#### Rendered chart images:
···
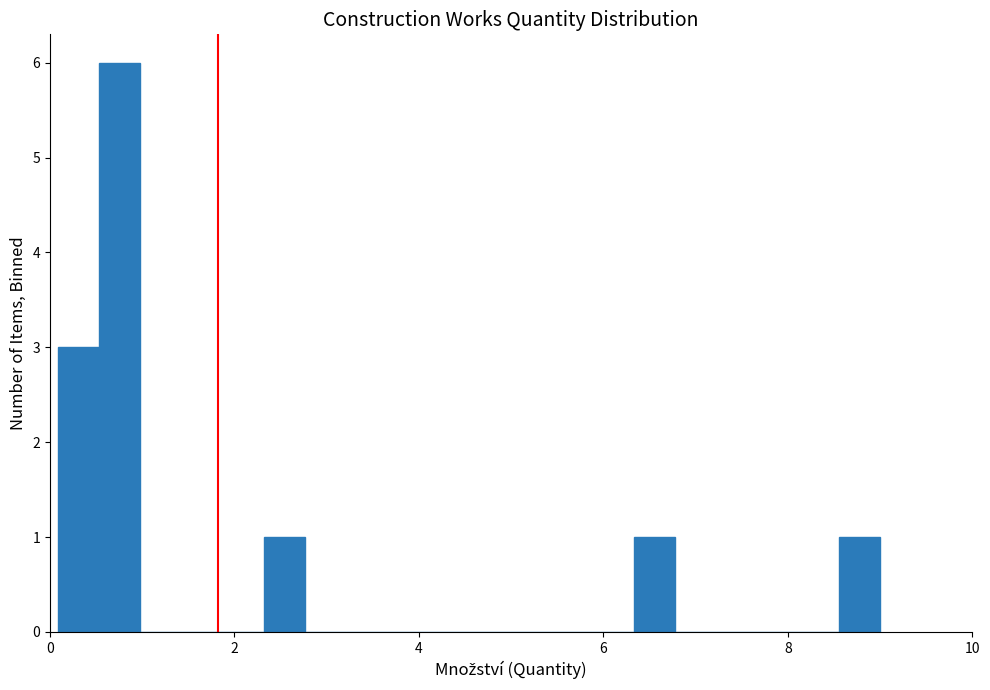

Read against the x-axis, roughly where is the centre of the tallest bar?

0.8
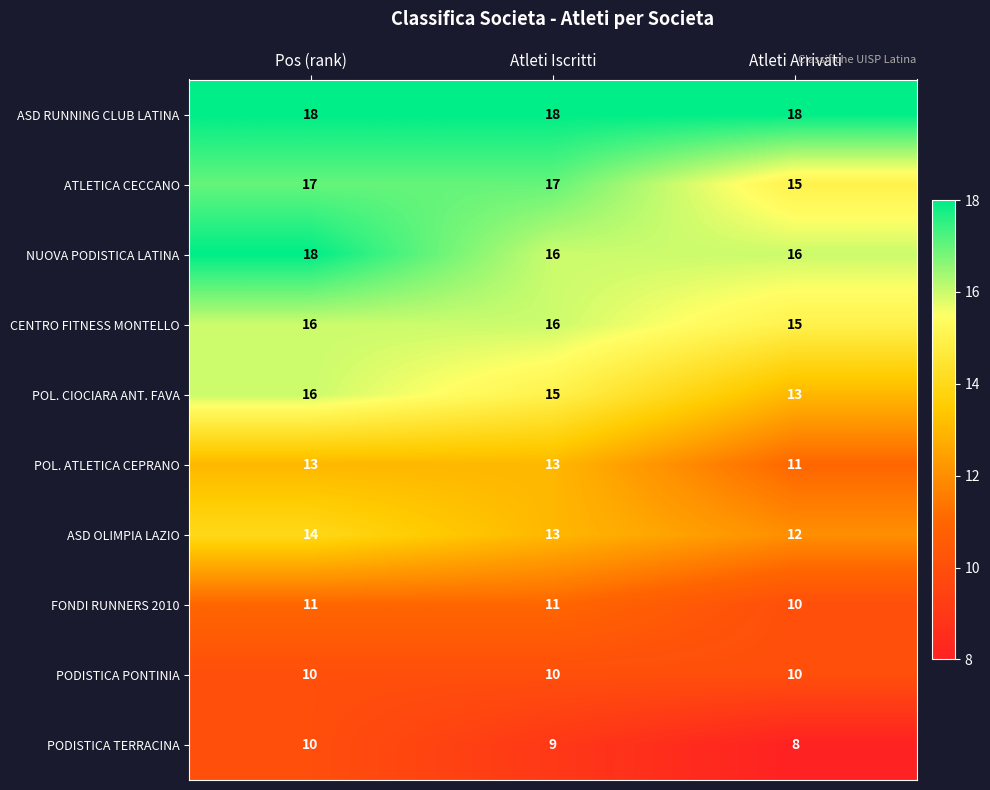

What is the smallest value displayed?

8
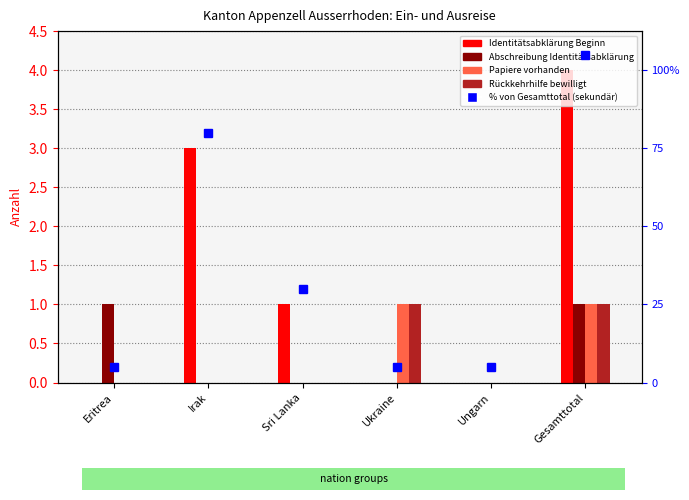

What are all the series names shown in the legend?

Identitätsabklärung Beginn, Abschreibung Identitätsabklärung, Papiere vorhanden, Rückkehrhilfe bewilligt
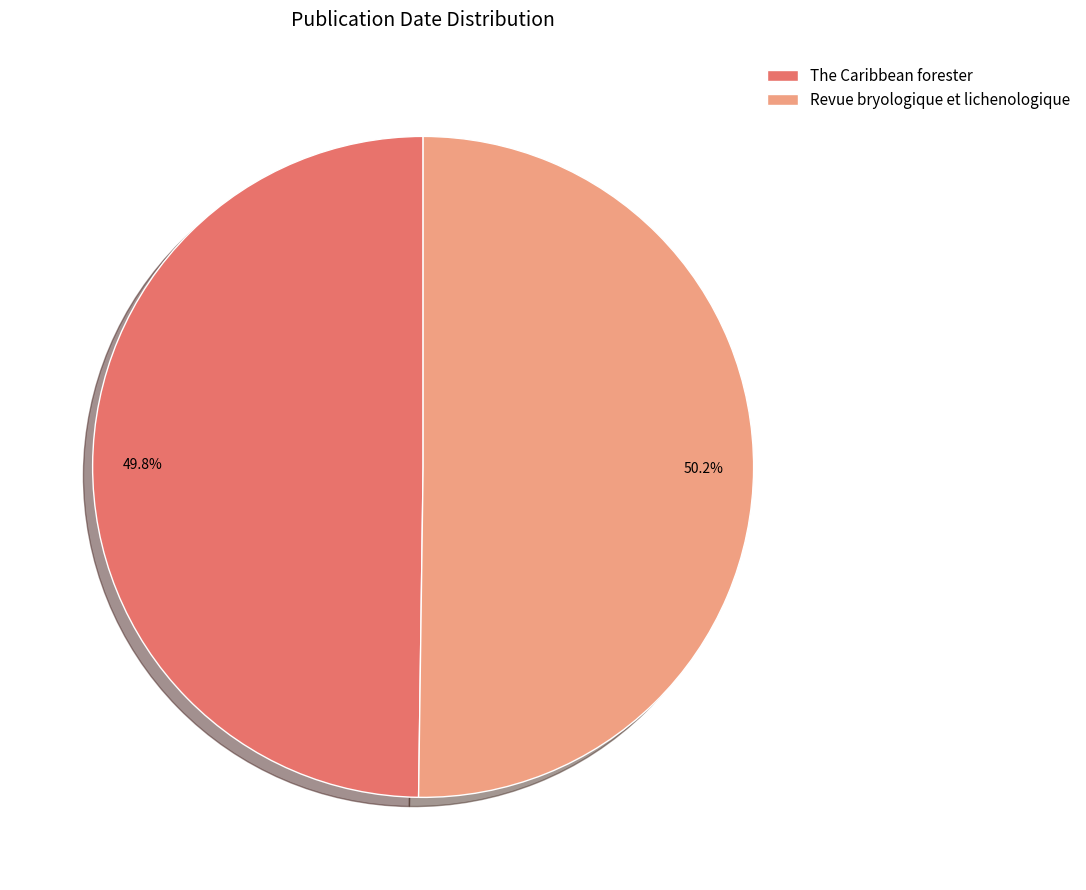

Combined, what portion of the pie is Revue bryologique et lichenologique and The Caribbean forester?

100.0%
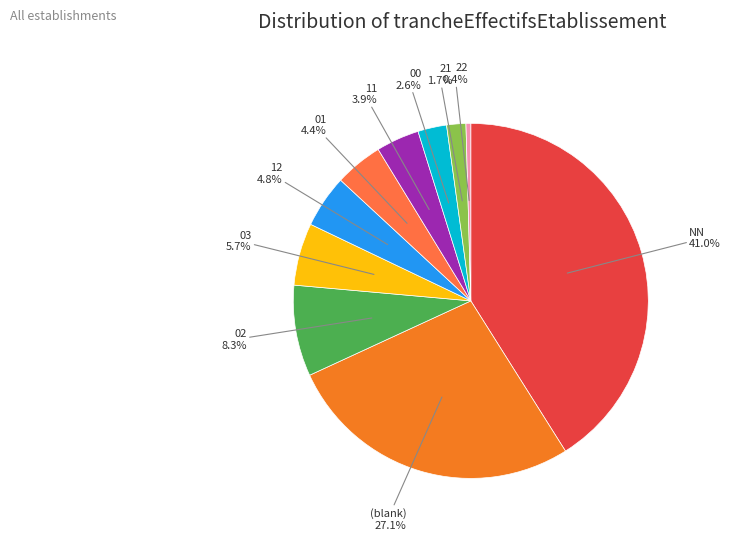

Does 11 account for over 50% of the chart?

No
···
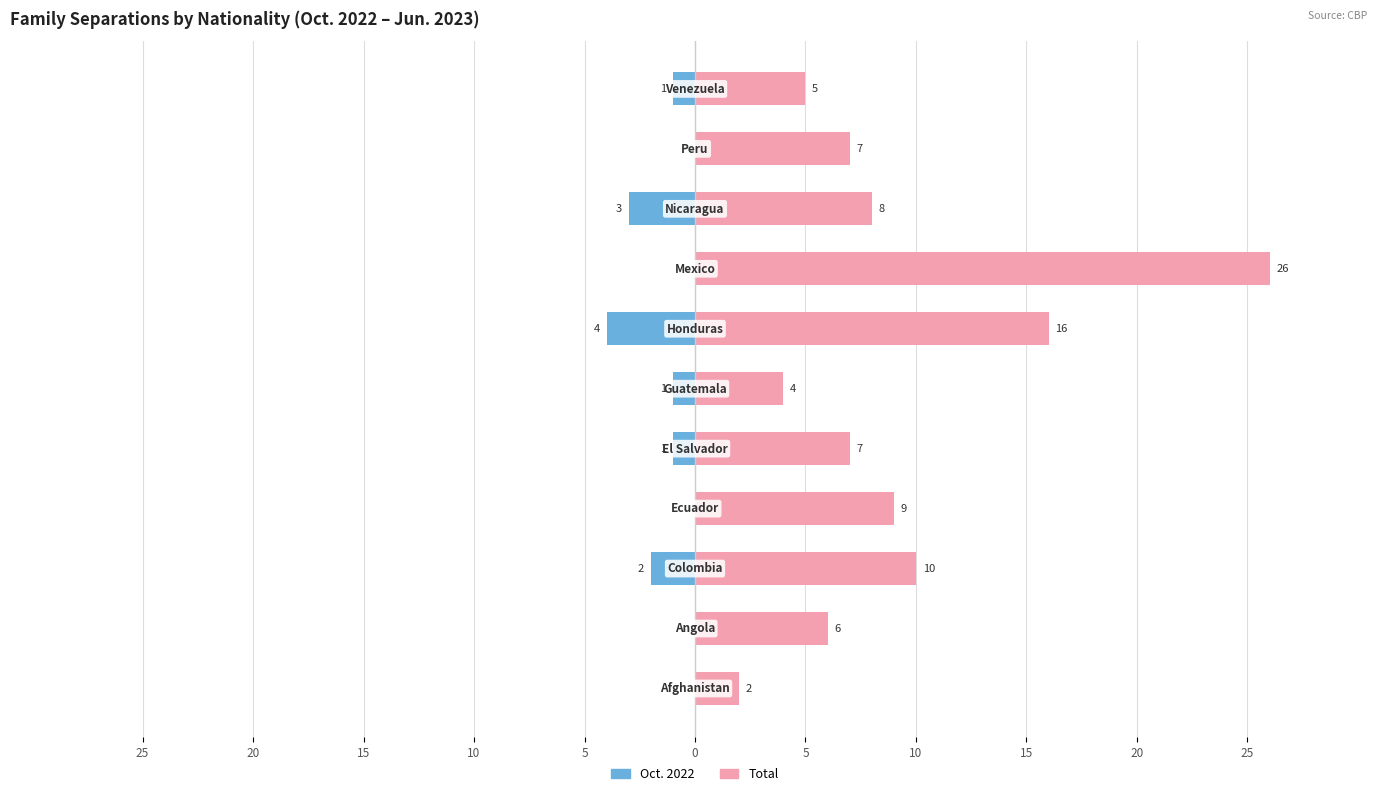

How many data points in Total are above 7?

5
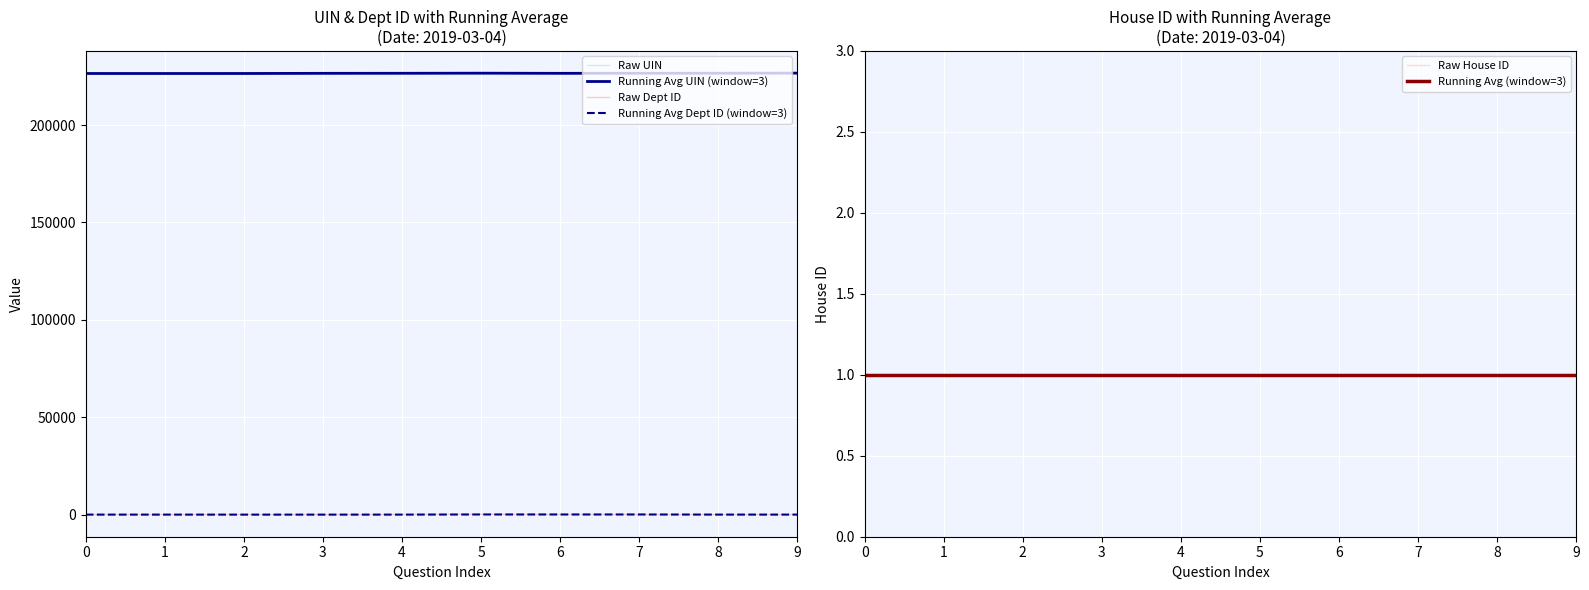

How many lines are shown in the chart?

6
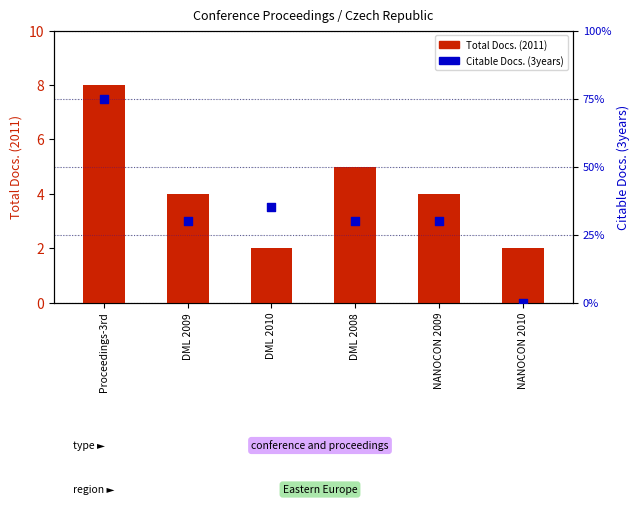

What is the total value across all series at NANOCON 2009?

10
···
#### Work instruction:
Copy out the lines between the one holding "Read against the" and the one holding "Does 11 account for over 50% of the chart?", inclusive. Leave the pictures out.

#### Result of the task:
Read against the x-axis, roughly where is the centre of the tallest bar?

0.8

What is the smallest value displayed?

8

What are all the series names shown in the legend?

Identitätsabklärung Beginn, Abschreibung Identitätsabklärung, Papiere vorhanden, Rückkehrhilfe bewilligt

Combined, what portion of the pie is Revue bryologique et lichenologique and The Caribbean forester?

100.0%

Does 11 account for over 50% of the chart?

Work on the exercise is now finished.